Dick Whittington

New Forest Players  Ballard School, New Milton Philip & Julie McStraw 28 December 2023


It’s ‘Panto’ time again! And we’d been looking forward to returning to the Ballard School theatre since this time last year, when we had the pleasure of experiencing the New Forest Players’ fantastic production of Cinderella. This year the New Forest Player’s invite one and all to join them in the ‘purrrfect’ adventure of Dick Whittington (and his cat).

Unlike the majority of traditional pantomimes, which are based on European folk tales or stories from even further afield, Dick Whittington is probably the most British of all pantomimes. Many of us have an inkling that there was in fact a certain Richard Whittington, from Gloucestershire, who set out to make his fortune in London and ended up marrying into an important merchant family, the Fitzwarrens, and he became Lord Mayor for the first time in 1397. But while that much is true, the popular story of the pantomime is built on a mythology that was developed over the years. The ‘classic’ version has Dick Whittington as a poor orphan boy who walks to London from the countryside, picking up with his cat along the way, in the belief that the streets are paved with gold. Cold and hungry he is taken in by the Fitzwarrens to work as a scullion (kitchen boy). After a while he decides dirty and rat-infested London is not for him, but when he reaches Highgate Hill the distant Bow Bells beckon him to turn back and claim his fortune. As ‘they’ say, the rest is history, or not, but you’ll know how it goes, more or less, from there on…

But then again, this version by the New Forest Players veers sharply away from the customary plot and delivers a new story that has Dick being forced to leave London after being framed for stealing a valuable necklace, belonging to Alderman Fitzwarren, by the evil Queen Rat. He then returns to clear his name, which involves him going to sea in a pirate ship that sinks off the coast of Morocco. With the help of his cat, ‘Tommy’, he clears Morocco of a rat infestation, for which he is rewarded with enough treasure to secure the position of Lord Mayor of London along with the hand in marriage of the beautiful Alice Fitzwarren.

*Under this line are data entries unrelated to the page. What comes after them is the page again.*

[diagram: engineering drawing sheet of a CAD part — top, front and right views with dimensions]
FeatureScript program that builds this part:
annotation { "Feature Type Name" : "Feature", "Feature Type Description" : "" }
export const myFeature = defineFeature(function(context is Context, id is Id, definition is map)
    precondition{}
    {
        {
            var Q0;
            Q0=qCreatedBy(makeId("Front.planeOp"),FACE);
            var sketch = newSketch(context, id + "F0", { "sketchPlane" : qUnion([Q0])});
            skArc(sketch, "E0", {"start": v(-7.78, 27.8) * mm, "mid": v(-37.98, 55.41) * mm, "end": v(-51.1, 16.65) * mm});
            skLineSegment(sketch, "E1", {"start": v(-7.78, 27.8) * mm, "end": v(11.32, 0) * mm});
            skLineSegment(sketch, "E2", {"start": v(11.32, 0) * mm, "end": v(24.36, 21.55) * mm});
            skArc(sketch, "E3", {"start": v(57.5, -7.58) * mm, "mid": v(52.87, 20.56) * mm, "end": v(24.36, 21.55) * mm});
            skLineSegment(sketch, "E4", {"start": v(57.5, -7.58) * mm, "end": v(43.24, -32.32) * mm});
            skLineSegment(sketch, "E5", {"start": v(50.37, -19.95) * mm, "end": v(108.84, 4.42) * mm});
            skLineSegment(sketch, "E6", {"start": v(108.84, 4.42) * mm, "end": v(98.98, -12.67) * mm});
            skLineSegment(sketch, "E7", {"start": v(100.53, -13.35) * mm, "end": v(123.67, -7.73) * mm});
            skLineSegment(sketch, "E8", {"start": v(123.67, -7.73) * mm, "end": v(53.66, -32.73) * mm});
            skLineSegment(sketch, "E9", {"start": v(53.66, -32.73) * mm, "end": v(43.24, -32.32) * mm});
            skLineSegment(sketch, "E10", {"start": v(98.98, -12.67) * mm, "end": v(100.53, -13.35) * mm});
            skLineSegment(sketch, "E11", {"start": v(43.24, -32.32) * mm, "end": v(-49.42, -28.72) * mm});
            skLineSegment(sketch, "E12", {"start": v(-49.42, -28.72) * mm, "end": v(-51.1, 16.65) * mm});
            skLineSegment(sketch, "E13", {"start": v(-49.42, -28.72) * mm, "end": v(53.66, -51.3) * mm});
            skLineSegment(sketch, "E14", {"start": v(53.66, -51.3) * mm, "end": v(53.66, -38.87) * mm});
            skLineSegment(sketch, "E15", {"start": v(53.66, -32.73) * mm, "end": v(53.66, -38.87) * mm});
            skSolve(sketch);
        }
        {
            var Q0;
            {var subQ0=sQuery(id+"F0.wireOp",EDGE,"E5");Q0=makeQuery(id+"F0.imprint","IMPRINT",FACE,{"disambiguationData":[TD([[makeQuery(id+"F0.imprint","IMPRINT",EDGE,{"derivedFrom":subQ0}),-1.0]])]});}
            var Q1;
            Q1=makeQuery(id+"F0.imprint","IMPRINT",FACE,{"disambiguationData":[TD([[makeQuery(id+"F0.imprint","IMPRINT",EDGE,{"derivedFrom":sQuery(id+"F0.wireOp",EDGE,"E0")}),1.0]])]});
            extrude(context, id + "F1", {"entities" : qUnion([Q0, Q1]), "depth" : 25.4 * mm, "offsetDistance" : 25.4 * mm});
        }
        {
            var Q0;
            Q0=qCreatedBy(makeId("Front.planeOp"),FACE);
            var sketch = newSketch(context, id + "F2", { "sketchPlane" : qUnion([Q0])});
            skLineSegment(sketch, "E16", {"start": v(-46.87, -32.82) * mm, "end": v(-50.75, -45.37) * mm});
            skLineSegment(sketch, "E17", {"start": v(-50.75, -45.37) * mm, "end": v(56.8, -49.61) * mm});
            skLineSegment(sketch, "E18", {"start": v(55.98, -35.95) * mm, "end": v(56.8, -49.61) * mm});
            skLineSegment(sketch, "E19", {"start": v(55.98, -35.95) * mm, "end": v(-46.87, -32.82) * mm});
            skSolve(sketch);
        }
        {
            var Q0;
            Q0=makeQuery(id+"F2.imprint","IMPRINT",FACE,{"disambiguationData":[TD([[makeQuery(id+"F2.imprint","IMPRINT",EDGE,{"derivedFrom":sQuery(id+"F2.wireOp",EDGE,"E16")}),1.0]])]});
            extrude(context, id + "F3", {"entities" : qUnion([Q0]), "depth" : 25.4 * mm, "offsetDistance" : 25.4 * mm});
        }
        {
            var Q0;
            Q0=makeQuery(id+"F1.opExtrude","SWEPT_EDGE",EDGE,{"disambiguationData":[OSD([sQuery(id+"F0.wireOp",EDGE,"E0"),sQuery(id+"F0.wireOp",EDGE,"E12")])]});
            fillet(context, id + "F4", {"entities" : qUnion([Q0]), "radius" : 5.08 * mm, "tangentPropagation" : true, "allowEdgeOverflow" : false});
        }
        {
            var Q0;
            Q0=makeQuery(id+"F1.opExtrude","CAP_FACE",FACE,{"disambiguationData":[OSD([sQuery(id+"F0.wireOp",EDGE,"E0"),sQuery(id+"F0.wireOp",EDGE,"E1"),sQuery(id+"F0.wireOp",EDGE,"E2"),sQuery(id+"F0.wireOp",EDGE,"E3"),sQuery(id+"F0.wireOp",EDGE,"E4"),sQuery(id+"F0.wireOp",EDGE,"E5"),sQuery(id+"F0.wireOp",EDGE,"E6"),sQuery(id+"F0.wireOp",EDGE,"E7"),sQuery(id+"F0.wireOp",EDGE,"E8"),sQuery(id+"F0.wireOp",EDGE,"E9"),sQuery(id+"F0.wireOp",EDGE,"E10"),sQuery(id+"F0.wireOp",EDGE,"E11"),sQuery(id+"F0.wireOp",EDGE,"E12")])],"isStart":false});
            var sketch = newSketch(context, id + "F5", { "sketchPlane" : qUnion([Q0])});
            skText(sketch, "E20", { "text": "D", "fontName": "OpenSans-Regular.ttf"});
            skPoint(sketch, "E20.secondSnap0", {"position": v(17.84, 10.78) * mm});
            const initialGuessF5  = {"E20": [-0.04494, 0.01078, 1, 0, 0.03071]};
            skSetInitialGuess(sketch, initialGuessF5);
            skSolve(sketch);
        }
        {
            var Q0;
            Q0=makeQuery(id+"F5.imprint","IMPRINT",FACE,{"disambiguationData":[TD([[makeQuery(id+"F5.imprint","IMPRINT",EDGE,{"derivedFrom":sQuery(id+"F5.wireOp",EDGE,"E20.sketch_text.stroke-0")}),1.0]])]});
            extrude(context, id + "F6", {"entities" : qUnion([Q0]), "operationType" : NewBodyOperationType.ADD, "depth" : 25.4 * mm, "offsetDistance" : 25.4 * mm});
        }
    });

Once again, Dorset based Panto specialist Lee Redwood is at the scriptwriting helm, which is reassurance enough to be certain that audiences are in for a treat. The action fairly gallops along, like a Christmas steeplechase from Kempton Racecourse, with the onlookers being entertained by a flood of the usual slapstick and one-liners, which can be lapped up by adults and children alike with everyone laughing and groaning at the same time. As to be expected there’s a heathy peppering of topical content, risqué innuendo and the required catchphrases – all the ingredients for a good pantomime. Added to this is a running montage of familiar pop songs accompanied by a large ensemble chorus of some 27 children and adults, singing and dancing with great gusto and flair. Yes, it’s terrific fun and this was fully evident from its reception on the sell-out opening night by the lively and enthusiastic audience.

At the centre of the stage is a huge floor to ceiling story book containing pages of painted scenery that are turned over as the story is played out – a wonderful and magical device that could grace the stage of any professional production. This can also be said of the costumes, which are simply great and absolutely purrrfect. The Production and Backstage teams have truly excelled themselves.

All of the players play their parts well in traditional panto style and deliver their lines with good comedic effect, (even when a line is forgotten or a cue inadvertently missed). As there are 13 of them it would be inappropriate to review the performance of each one of them in turn. It would also be unfitting to single out any one of them for individual praise, they are all good and all of them are integral to the overall performance – it’s that simple!

The New Forest Players have yet another success to their name and can add this production of Dick Whittington to their impressive rollcall of excellent pantos. Long may they continue to delight local people with such high-calibre amateur theatre.

Dick Whittington runs until 31 December. If you miss out this time round, you can think about booking early for next year’s production, knowing that you’ll have a great evening of seasonal entertainment to look forward to!